José Luís Vaquero Cuevas2 months ago

I think that CQRS line could be confuse. "Non-domain queries" doesn't exist. Queries should use the domain language to apply filters. Queries should has context along with the business. Not taking into account the domain gives you queries like:

"Give me all the products that were deleted in this year"

instead of :

"Give me all discontinued products of the current campaign"

Luigi Dallavalle José Luís Vaquero Cuevas23 days ago

Interesting comment, do you mean that the read model (the other model which the author refers to) should speak the domain language?

José Luís Vaquero Cuevas Luigi Dallavalle22 days ago

Yes. I think that quering is a business concern too. Query should speak the business ubiquitous language. In other case you can fall into hiden non domain solutions and everything messes up.

I.e. Discontinued products can be seen as some kind of soft delete except discontinued products is considering the domain. You could see soft deletes as a technical solution for the "you can not delete nothing" requisite but this is bad because when you query the read model to -show product catalog- you are putting a "hiden" filter (where delete = false) which no domain user is aware. You have to transform the tech solution into domain solution; that is, products are not deleted, are discotinued. And, when you query, the domain users are aware of the state of the entities and the queries should be aware too. So queries has to be domain aware just to not hiding things.

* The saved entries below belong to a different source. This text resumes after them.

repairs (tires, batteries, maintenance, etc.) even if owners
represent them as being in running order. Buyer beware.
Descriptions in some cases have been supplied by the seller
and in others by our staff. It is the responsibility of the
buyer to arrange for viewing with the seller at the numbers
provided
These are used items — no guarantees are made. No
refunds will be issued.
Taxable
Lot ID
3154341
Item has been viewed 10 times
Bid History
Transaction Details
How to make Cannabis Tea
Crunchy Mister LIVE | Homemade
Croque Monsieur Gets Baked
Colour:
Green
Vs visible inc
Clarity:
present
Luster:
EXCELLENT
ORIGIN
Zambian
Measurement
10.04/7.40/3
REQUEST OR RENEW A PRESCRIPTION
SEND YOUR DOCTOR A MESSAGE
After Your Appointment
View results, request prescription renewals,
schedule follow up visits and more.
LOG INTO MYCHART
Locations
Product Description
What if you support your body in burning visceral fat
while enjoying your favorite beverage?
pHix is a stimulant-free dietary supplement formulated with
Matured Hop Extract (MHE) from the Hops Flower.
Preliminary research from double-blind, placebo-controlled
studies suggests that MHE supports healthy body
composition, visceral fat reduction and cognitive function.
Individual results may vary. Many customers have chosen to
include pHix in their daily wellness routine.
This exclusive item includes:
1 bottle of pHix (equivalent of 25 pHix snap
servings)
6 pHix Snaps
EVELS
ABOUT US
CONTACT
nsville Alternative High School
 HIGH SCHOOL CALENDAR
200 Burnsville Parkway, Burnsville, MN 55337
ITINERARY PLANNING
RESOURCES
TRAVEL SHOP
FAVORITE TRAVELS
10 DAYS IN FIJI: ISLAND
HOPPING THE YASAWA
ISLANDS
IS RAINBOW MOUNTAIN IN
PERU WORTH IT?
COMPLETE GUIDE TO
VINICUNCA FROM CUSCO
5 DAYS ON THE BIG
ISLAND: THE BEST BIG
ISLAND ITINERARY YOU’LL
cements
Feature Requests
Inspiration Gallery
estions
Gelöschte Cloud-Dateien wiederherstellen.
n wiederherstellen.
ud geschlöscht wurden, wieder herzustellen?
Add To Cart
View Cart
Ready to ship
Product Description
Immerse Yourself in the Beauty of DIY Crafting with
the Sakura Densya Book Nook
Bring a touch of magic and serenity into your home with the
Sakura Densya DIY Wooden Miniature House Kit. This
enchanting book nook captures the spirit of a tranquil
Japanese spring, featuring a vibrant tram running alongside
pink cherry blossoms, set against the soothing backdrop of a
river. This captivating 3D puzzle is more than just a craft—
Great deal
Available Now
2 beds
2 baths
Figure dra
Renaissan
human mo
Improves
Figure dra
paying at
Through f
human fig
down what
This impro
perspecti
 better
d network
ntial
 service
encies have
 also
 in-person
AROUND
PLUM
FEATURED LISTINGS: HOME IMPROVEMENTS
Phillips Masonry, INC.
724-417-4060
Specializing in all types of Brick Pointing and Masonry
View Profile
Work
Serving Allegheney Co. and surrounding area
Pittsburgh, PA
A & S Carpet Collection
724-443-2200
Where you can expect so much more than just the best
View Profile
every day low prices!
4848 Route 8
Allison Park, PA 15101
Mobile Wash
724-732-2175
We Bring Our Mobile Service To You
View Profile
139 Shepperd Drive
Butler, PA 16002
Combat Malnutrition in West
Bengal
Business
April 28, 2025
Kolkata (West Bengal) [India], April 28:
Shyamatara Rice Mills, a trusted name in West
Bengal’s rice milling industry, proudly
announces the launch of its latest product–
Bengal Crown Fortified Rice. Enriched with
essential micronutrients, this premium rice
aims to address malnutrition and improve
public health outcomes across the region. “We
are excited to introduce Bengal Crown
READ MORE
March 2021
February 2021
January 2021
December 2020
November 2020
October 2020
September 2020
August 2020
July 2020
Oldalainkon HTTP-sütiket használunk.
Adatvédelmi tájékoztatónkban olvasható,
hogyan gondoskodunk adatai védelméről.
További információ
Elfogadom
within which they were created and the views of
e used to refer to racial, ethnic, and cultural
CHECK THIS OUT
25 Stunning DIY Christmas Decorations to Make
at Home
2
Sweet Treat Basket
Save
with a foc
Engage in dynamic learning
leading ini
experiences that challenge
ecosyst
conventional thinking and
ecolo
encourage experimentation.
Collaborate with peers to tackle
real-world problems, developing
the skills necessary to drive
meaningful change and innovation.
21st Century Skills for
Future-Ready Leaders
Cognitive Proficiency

Another reason is that helps to keep the level of abstracion you should have.

I.e. You create this query: "Give me all the products that were deleted in this year" when you want to list deleted products in the current campaign. But, ¿What happens if the new entering campaign changes and it is 3 years long? You have to create another query: "Give me all the products that were deleted betwen these years". This is ugly. If you have domain queries -"Give me all discontinued products of the current campaign"- the only thing that changes in your system is the thing that realy changes in the domain: The campaign and its year-long.

Mike Mod José Luís Vaquero Cuevas3 days ago

The read model is usually aimed at UI or reporting contexts which implement use case which are not business process related. The Domain needs some queries but they are very specific and at least I'm not a fan of using the read model for that. It very much depends on the domain though.

José Luís Vaquero Cuevas Mike21 hours ago

You said: "Read model [...] implement use case which are not business process"

Not agree with you. I think that the level of abstraction you have to reach in a UI should be high (at domain level) in order to modelling a good task-based UI wich doesn't hide things (read again technical solution vs domain solution in my previous comment) and users and developers should know what will happend when push a button (at a domain level using ubiquitous language) behind the scenes just looking at it. The ubiquitous language is what gives you the query's (for UI) name and description, so, your queries are business related (notice that business related not means business PROCESS related mandatorily).

So, in my opinion, you should use the read model for faster reads and scalability using domain queries because no other kind of query exist.

Remember that this discussion started because I said "Non-domain queries" could be confusing. I know what the author means. He means that those queries doesn't bring back data in which you would apply domain rules and invariants, validation, etc and he called them "Non-domain queries". But this name could be confusing for someone else. I was just trying to clarify this.